* [Problem to work on] Would you set down every line of the data below exactly as it reads?

* [Recorded information]
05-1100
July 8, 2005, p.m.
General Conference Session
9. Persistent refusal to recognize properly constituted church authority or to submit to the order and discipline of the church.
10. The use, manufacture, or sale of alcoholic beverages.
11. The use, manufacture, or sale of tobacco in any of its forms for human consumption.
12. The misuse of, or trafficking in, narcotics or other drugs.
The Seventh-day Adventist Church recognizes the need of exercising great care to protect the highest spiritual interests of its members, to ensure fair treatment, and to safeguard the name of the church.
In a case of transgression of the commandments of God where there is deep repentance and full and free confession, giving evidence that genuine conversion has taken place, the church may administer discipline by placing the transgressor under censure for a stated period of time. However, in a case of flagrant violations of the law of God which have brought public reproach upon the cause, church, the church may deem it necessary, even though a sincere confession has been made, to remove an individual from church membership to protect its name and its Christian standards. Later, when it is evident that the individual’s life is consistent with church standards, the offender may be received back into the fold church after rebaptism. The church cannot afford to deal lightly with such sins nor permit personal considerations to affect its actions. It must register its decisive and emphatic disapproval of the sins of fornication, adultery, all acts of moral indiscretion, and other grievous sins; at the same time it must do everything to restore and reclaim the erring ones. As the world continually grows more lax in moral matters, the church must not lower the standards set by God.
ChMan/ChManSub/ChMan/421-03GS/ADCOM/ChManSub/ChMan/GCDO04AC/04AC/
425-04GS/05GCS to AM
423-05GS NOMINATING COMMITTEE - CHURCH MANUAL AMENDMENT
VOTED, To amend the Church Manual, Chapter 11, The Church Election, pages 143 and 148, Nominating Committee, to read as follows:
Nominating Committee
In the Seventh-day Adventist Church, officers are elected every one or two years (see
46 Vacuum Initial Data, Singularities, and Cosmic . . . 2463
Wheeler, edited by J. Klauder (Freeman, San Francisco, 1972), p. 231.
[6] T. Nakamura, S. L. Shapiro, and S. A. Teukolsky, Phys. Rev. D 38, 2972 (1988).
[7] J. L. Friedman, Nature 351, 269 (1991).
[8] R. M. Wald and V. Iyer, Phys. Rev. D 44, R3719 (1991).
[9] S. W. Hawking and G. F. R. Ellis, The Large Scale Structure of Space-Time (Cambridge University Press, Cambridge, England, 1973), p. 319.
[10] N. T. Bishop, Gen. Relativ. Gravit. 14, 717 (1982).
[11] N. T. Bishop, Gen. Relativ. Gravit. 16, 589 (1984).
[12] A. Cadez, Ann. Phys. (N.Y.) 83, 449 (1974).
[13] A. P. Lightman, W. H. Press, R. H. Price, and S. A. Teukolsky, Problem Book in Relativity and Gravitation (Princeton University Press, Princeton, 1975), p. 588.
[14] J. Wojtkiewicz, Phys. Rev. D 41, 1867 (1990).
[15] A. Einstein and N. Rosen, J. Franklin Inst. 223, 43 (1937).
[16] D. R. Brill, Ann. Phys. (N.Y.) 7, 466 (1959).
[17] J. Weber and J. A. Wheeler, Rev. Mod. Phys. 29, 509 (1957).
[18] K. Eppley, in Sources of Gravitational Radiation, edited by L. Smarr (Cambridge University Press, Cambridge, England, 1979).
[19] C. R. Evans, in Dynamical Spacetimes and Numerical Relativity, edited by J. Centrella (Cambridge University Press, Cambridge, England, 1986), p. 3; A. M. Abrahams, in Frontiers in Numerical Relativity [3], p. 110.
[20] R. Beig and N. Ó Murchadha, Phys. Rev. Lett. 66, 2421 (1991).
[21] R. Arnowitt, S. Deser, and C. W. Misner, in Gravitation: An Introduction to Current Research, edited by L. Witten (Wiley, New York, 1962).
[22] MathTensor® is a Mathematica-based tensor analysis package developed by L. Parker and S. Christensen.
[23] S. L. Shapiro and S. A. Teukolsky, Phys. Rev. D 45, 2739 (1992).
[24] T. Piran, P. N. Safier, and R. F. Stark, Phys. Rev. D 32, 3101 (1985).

* [Exercise solution]
05-1100
July 8, 2005, p.m.
General Conference Session
9. Persistent refusal to recognize properly constituted church authority or to submit to the order and discipline of the church.
10. The use, manufacture, or sale of alcoholic beverages.
11. The use, manufacture, or sale of tobacco in any of its forms for human consumption.
12. The misuse of, or trafficking in, narcotics or other drugs.
The Seventh-day Adventist Church recognizes the need of exercising great care to protect the highest spiritual interests of its members, to ensure fair treatment, and to safeguard the name of the church.
In a case of transgression of the commandments of God where there is deep repentance and full and free confession, giving evidence that genuine conversion has taken place, the church may administer discipline by placing the transgressor under censure for a stated period of time. However, in a case of flagrant violations of the law of God which have brought public reproach upon the cause, church, the church may deem it necessary, even though a sincere confession has been made, to remove an individual from church membership to protect its name and its Christian standards. Later, when it is evident that the individual’s life is consistent with church standards, the offender may be received back into the fold church after rebaptism. The church cannot afford to deal lightly with such sins nor permit personal considerations to affect its actions. It must register its decisive and emphatic disapproval of the sins of fornication, adultery, all acts of moral indiscretion, and other grievous sins; at the same time it must do everything to restore and reclaim the erring ones. As the world continually grows more lax in moral matters, the church must not lower the standards set by God.
ChMan/ChManSub/ChMan/421-03GS/ADCOM/ChManSub/ChMan/GCDO04AC/04AC/
425-04GS/05GCS to AM
423-05GS NOMINATING COMMITTEE - CHURCH MANUAL AMENDMENT
VOTED, To amend the Church Manual, Chapter 11, The Church Election, pages 143 and 148, Nominating Committee, to read as follows:
Nominating Committee
In the Seventh-day Adventist Church, officers are elected every one or two years (see
46 Vacuum Initial Data, Singularities, and Cosmic . . . 2463
Wheeler, edited by J. Klauder (Freeman, San Francisco, 1972), p. 231.
[6] T. Nakamura, S. L. Shapiro, and S. A. Teukolsky, Phys. Rev. D 38, 2972 (1988).
[7] J. L. Friedman, Nature 351, 269 (1991).
[8] R. M. Wald and V. Iyer, Phys. Rev. D 44, R3719 (1991).
[9] S. W. Hawking and G. F. R. Ellis, The Large Scale Structure of Space-Time (Cambridge University Press, Cambridge, England, 1973), p. 319.
[10] N. T. Bishop, Gen. Relativ. Gravit. 14, 717 (1982).
[11] N. T. Bishop, Gen. Relativ. Gravit. 16, 589 (1984).
[12] A. Cadez, Ann. Phys. (N.Y.) 83, 449 (1974).
[13] A. P. Lightman, W. H. Press, R. H. Price, and S. A. Teukolsky, Problem Book in Relativity and Gravitation (Princeton University Press, Princeton, 1975), p. 588.
[14] J. Wojtkiewicz, Phys. Rev. D 41, 1867 (1990).
[15] A. Einstein and N. Rosen, J. Franklin Inst. 223, 43 (1937).
[16] D. R. Brill, Ann. Phys. (N.Y.) 7, 466 (1959).
[17] J. Weber and J. A. Wheeler, Rev. Mod. Phys. 29, 509 (1957).
[18] K. Eppley, in Sources of Gravitational Radiation, edited by L. Smarr (Cambridge University Press, Cambridge, England, 1979).
[19] C. R. Evans, in Dynamical Spacetimes and Numerical Relativity, edited by J. Centrella (Cambridge University Press, Cambridge, England, 1986), p. 3; A. M. Abrahams, in Frontiers in Numerical Relativity [3], p. 110.
[20] R. Beig and N. Ó Murchadha, Phys. Rev. Lett. 66, 2421 (1991).
[21] R. Arnowitt, S. Deser, and C. W. Misner, in Gravitation: An Introduction to Current Research, edited by L. Witten (Wiley, New York, 1962).
[22] MathTensor® is a Mathematica-based tensor analysis package developed by L. Parker and S. Christensen.
[23] S. L. Shapiro and S. A. Teukolsky, Phys. Rev. D 45, 2739 (1992).
[24] T. Piran, P. N. Safier, and R. F. Stark, Phys. Rev. D 32, 3101 (1985).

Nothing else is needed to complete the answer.